Founders’ Park

    Founders’ Park has been regarded as sacred land, because it is the site of many important occurrences
    that have taken place in Mendon’s great history.

    The first meetinghouse was built here in 1668 for the purpose of conducting town meetings and
    worshipping God.  It was built on Joseph White’s lot adjacent to his sawpit.  His property included the land
    between Muddy Brook and Willowbrook. (Drive-in theater to site of former Lowell's Restaurant.) The
    building was twenty-two feet by twenty-two feet. It was the center of life in the new frontier town carved out
    of the wilderness.  It was destroyed by fire in February 1676, during the King Philip War.  A new
    meetinghouse was built here in 1680, after the resettlement of the town.  A third meeting house was built
    in 1690 to accommodate population growth.  This land served as the town’s cornerstone of democracy
    and Puritan theology.

    The new town of Mendon was eight miles square.  It included a significant area of the Blackstone River
    Valley that was gradually resettled due to industrialization.
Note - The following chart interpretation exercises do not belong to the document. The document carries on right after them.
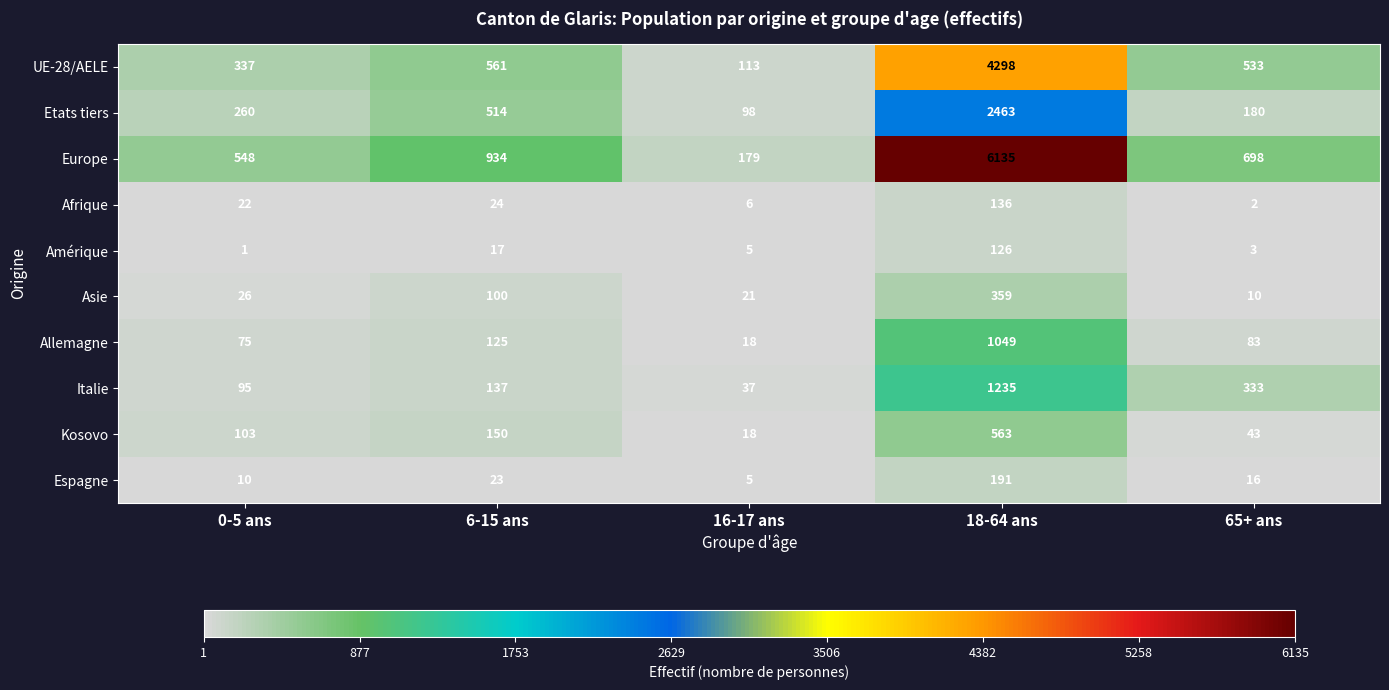

Is the value of Etats tiers at 65+ ans greater than the value of Espagne at 18-64 ans?

No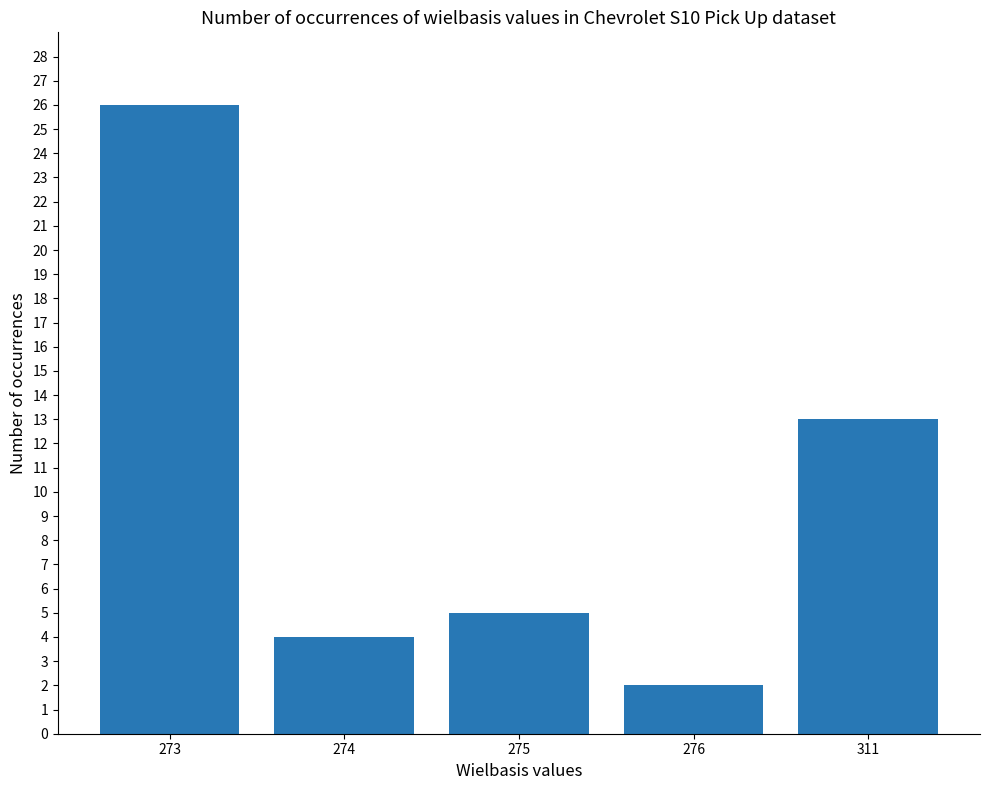

Which category has the highest value across all series?

273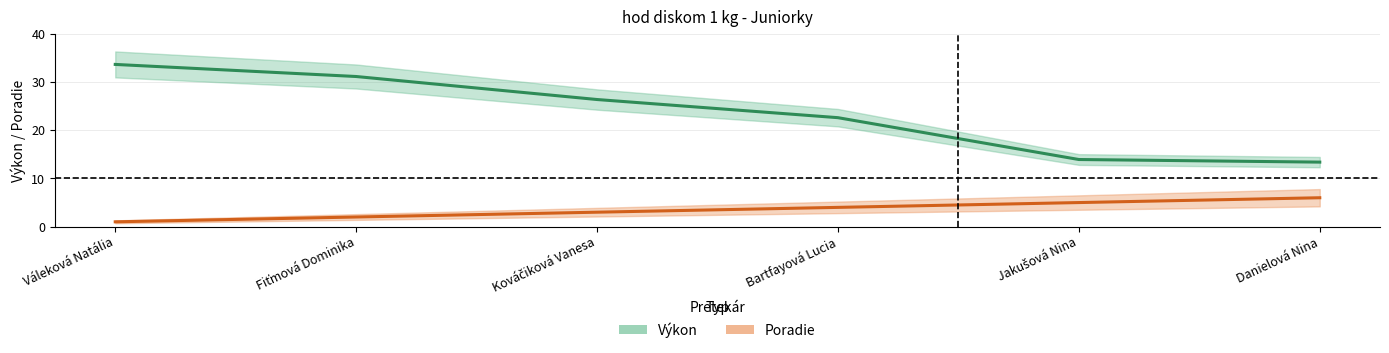

Which series has the largest range (max minus min)?

Výkon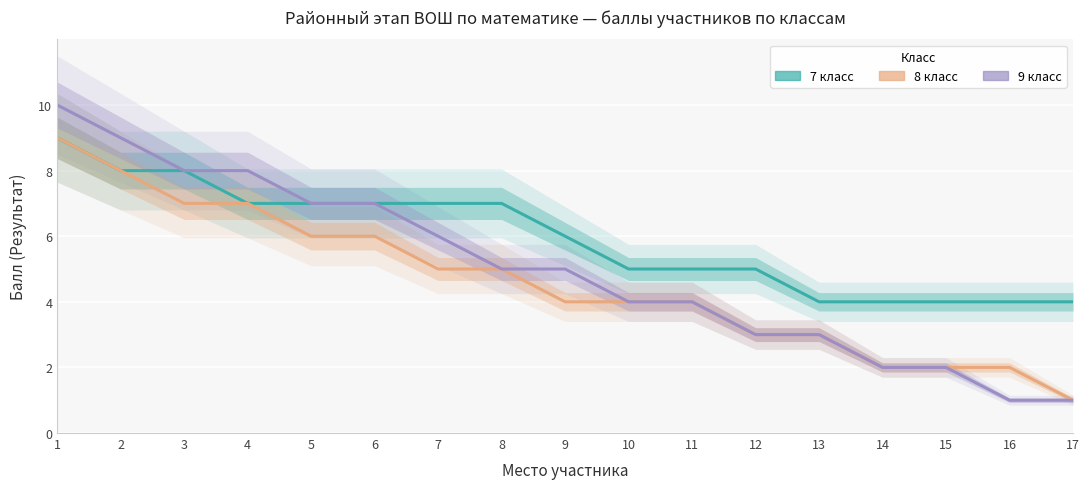

The 7 класс (линия) series shows 5 at 10. True or false?

True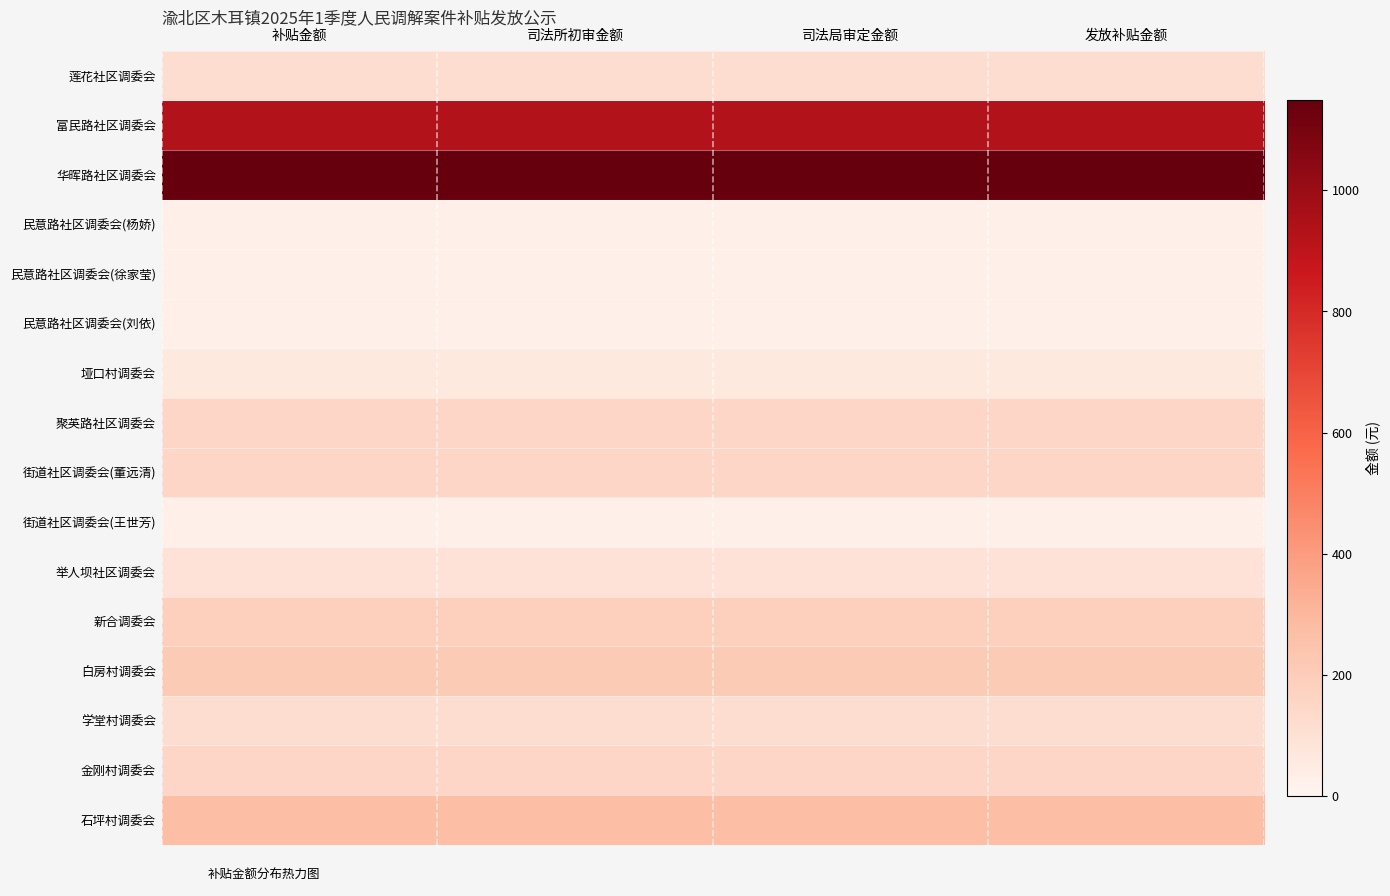

At how many categories does at least one series exceed 730?

4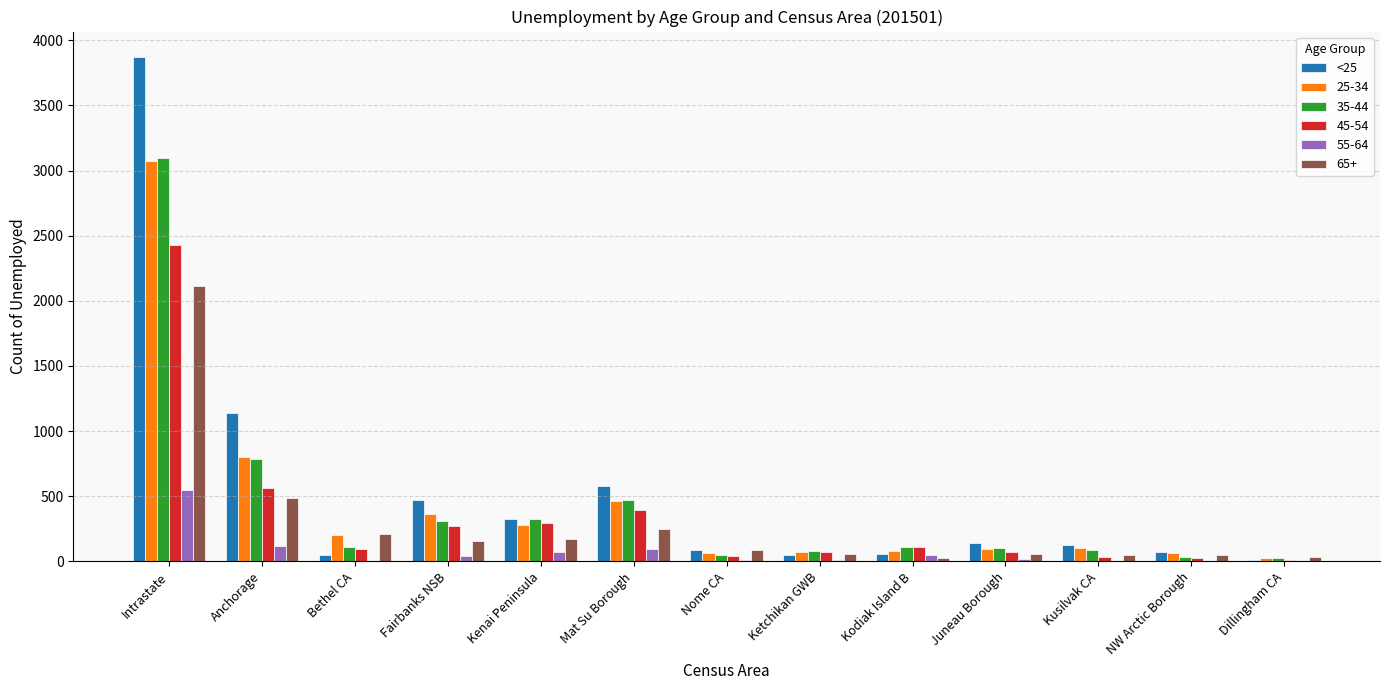

At which label does 35-44 reach its peak?

Intrastate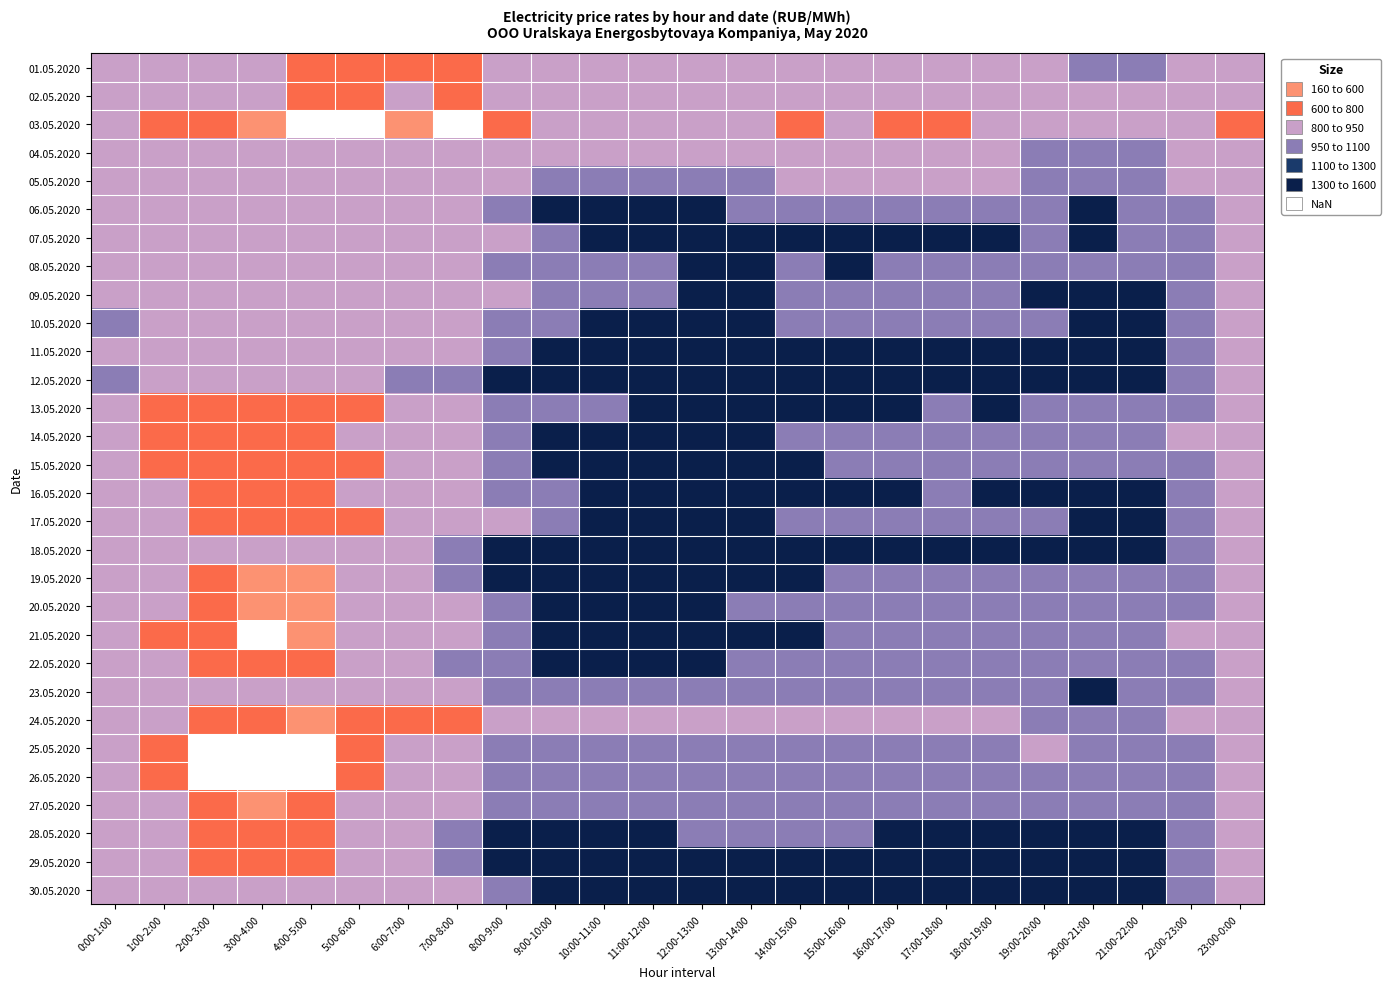

At which category is the sum across all series the highest?

11:00-12:00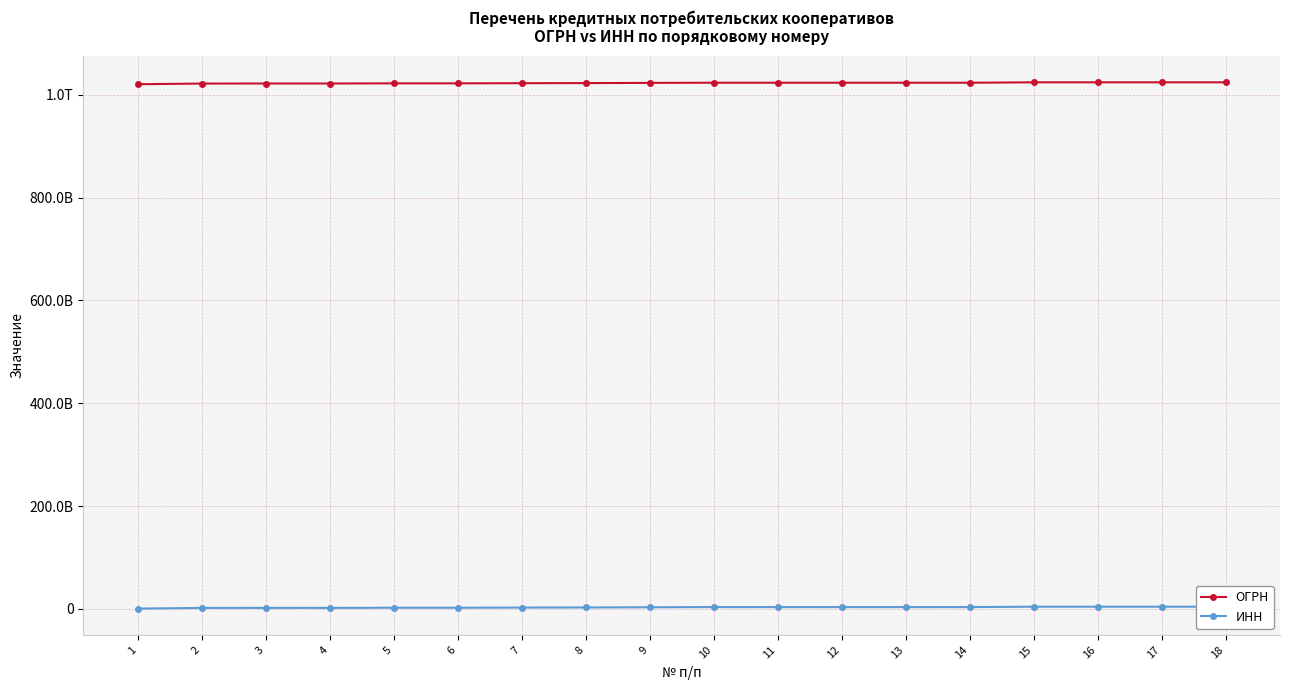

What are all the series names shown in the legend?

ОГРН, ИНН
Strategic river locations allowed for new
    occupational opportunities.  Some people chose to give up a life style of farming in order to work at a
    newly constructed mill or factory.  Small outskirt villages grew to become independent towns.  It meant not
    having to travel to Mendon Center to attend town meetings or to worship.  Bellingham, Uxbridge, Upton,
    Milford, Blackstone, Northbridge, Hopedale, and Millville grew away from Mother Mendon to incorporate
    new industrial based economies.  Mendon remained agricultural and was the main source of farm
    produce for the Blackstone Valley.     

    One hundred sixty-four brave minutemen from Mendon mustered here on April 19, 1775, in response to
    the alarm of Lexington and Concord.  They marched on Middle Post Road to join the embattled farmers
    who fired the shot heard round the world.  This land served as a cornerstone of our nation’s
    independence.

    Nathaniel Torrey operated a general store on this site in 1831.  It was during a time of Mendon Center’s
    high economic prosperity.  Many of the people who lived in the Village Center were of high professional
    and social status.  The 1820’s through 1830’s were a time considered to be Mendon’s golden age.

    In 1900, the store was used as a boarding house for workmen who constructed the trolley tracks for the
    Milford-Uxbridge Electric Railway.  It was torn down in 1901 in order to create a memorial park to pay
    tribute to the founding families of our town.

    This sacred land became Founders’ Park in 1905 by town meeting vote.